The Times reveals that Brazil’s latent neo-Nazi movement, with its underworld of violence, swastikas and hate propaganda, was having its members recruited by right-wing extremists in Ukraine to fight against pro-Russian rebels in the Ukrainian civil war, which began after Russia annexed Crimea in 2014.
The financial diary adds that according to César Jardim, the so-called Divisão Misantrópica (Misanthropic Division), an extreme Ukrainian right-wing movement, aligned with the right-wing paramilitary group Azov Battalion, which was incorporated into the Ukrainian National Guard, was behind the recruiting. After discovering the plan, the police are now investigating whether any Brazilian has joined the Ukrainian conflict. The revelation that Brazilian ultra-nationalist movements are seeking combat experience abroad is a worrisome phenomenon that shocked the country, which is considered a cauldron of racial mixing.
Report recalls episode in which Jair Bolsonaro quoted Ulstra, torturer of the military dictatorship, when voting in favor of the impeachment of president Dilma Rousseff.
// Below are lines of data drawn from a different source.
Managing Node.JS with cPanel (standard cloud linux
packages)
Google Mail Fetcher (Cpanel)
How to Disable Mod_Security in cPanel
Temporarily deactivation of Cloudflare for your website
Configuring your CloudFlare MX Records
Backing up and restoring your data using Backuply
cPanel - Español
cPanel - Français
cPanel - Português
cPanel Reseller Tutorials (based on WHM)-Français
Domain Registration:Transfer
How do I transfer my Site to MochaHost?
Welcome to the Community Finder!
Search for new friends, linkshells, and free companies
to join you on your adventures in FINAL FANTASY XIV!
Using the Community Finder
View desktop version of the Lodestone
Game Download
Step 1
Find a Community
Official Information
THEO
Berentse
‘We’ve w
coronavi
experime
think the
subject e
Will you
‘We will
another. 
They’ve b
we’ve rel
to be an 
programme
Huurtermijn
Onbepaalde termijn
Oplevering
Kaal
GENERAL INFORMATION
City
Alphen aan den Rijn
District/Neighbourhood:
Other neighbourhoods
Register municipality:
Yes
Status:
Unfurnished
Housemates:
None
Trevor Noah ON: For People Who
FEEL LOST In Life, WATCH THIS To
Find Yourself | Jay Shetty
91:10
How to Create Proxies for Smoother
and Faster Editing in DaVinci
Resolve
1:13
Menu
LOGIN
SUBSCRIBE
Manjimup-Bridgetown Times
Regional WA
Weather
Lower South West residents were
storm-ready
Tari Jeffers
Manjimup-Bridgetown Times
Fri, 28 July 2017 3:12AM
The rise of neo-Nazi groups defies the popular myth that racism doesn’t exist in Brazil, according to the Financial Times. Although the far right is still marginal in Congress, ultranationalist politicians and their enthusiasts have been filling the void left after Dilma Rousseff’s impeachment.

While the far right is still seen as the shadow of the politics in a country that has freed itself from the military dictatorship in the mid-1980s, ultra-conservative politicians and their supporters are willing to fill a vacuum that has developed well in the impeachment vote of Former President Dilma Rousseff, of the Câmara dos Deputados (House of Representatives), when Jair Bolsonaro, a far-right congressman and former captain of the Brazilian army, quoted a historic torturer as he voted in favor of her exit from the presidency.
Still last year, a group of ultraconservatives invaded Congress and ripped out flags, calling for the return of the military government. Bolsonaro denied being a neo-Nazi, but critics accuse him of sharing many points of view of the movement, such as racism and intolerance.
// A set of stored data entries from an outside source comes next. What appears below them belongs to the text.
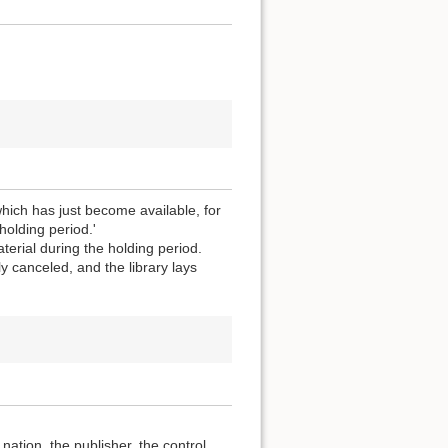
which has just become available, for
holding period.'
terial during the holding period.
y canceled, and the library lays
ation, the publisher, the control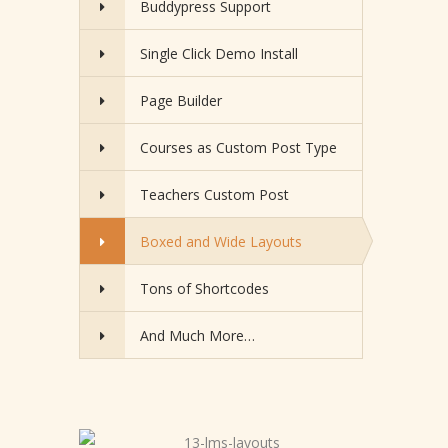
Buddypress Support
Single Click Demo Install
Page Builder
Courses as Custom Post Type
Teachers Custom Post
Boxed and Wide Layouts
Tons of Shortcodes
And Much More…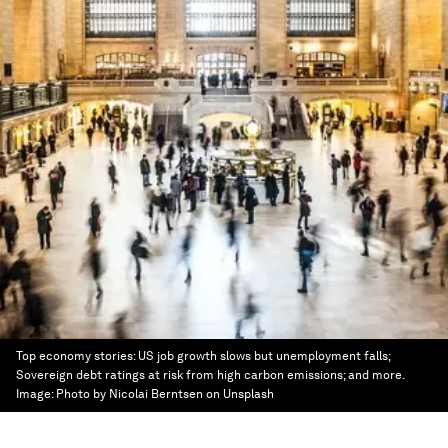
Top economy stories: US job growth slows but unemployment falls;
Sovereign debt ratings at risk from high carbon emissions; and more.
Image:
Photo by Nicolai Berntsen on Unsplash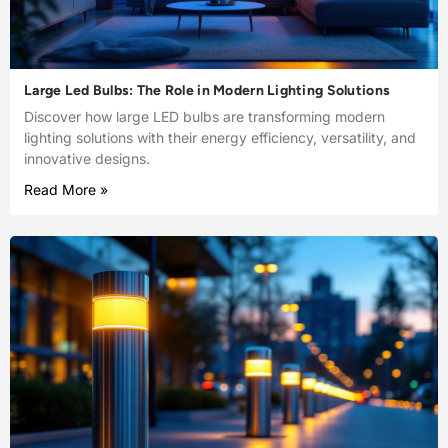
Large Led Bulbs: The Role in Modern Lighting Solutions
Discover how large LED bulbs are transforming modern
lighting solutions with their energy efficiency, versatility, and
innovative designs.
Read More »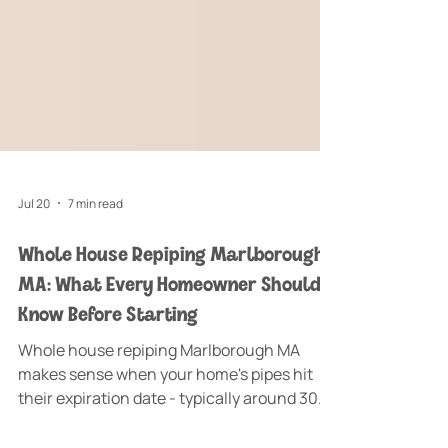
Jul 20
7 min read
Whole House Repiping Marlborough
MA: What Every Homeowner Should
Know Before Starting
Whole house repiping Marlborough MA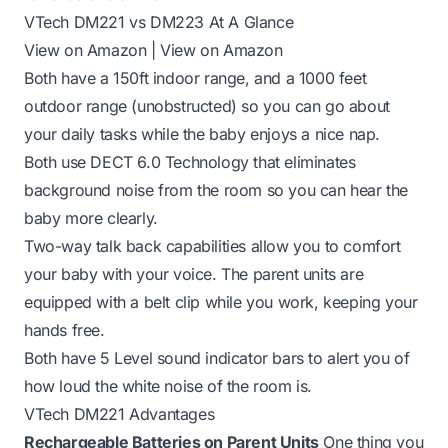
VTech DM221 vs DM223 At A Glance
View on Amazon
|
View on Amazon
Both have a 150ft indoor range, and a 1000 feet
outdoor range (unobstructed) so you can go about
your daily tasks while the baby enjoys a nice nap.
Both use DECT 6.0 Technology that eliminates
background noise from the room so you can hear the
baby more clearly.
Two-way talk back capabilities allow you to comfort
your baby with your voice. The parent units are
equipped with a belt clip while you work, keeping your
hands free.
Both have 5 Level sound indicator bars to alert you of
how loud the white noise of the room is.
VTech DM221 Advantages
Rechargeable Batteries on Parent Units
One thing you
Neo-Nazi movements are concentrated mainly in the south and southeast of the country, from Rio de Janeiro and São Paulo to Rio Grande do Sul. These regions were the ones that in the past received the influx of immigrants from Germany, Poland and Italy, according to the text of the British journal.

According to analysts, the majority of the movements started on websites that propagate discurso de ódio (hate speech) on the internet. According to an article by anthropologist Adriana Dias, from Unicamp (University of Campinas), of the country’s 200 million inhabitants, 150,000 are sympathizers or involved in neo-Nazi movements.

“The violence expressed by these groups, whether in physical attacks on blacks, Jews or homosexuals, or the spread of their hate literature has demanded a lot of work in recent years,” Dias wrote.
Dias’ thesis is proven in the discovery of recruitment networks, such as the discovery by Jardim, in Nazi attacks against gay men on Avenida Paulista and in the growing prejudice against the northeasterners. The officer says that inflexibility of ideas is the main problem in dealing with these movements.
“These are not ordinary criminals, they have an ideology. They are people who believe in ethnic cleansing, racial purity,” says the chief.